## Materials provided

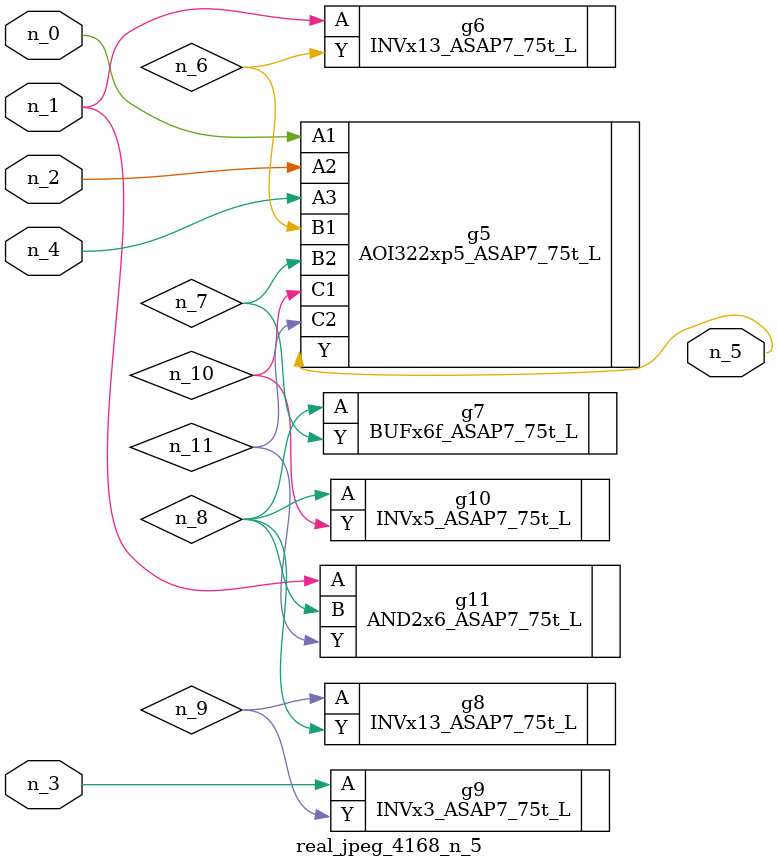
<source format=v>
module real_jpeg_4168_n_5 (n_4, n_0, n_1, n_2, n_3, n_5);

input n_4;
input n_0;
input n_1;
input n_2;
input n_3;

output n_5;

wire n_8;
wire n_11;
wire n_6;
wire n_7;
wire n_10;
wire n_9;

AOI322xp5_ASAP7_75t_L g5 ( 
.A1(n_0),
.A2(n_2),
.A3(n_4),
.B1(n_6),
.B2(n_7),
.C1(n_10),
.C2(n_11),
.Y(n_5)
);

INVx13_ASAP7_75t_L g6 ( 
.A(n_1),
.Y(n_6)
);

AND2x6_ASAP7_75t_L g11 ( 
.A(n_1),
.B(n_8),
.Y(n_11)
);

INVx3_ASAP7_75t_L g9 ( 
.A(n_3),
.Y(n_9)
);

BUFx6f_ASAP7_75t_L g7 ( 
.A(n_8),
.Y(n_7)
);

INVx5_ASAP7_75t_L g10 ( 
.A(n_8),
.Y(n_10)
);

INVx13_ASAP7_75t_L g8 ( 
.A(n_9),
.Y(n_8)
);


endmodule
</source>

## Work order
Copy out, from the listing above, every line that contains the string "wire".

## Your solution
wire n_8;
wire n_11;
wire n_6;
wire n_7;
wire n_10;
wire n_9;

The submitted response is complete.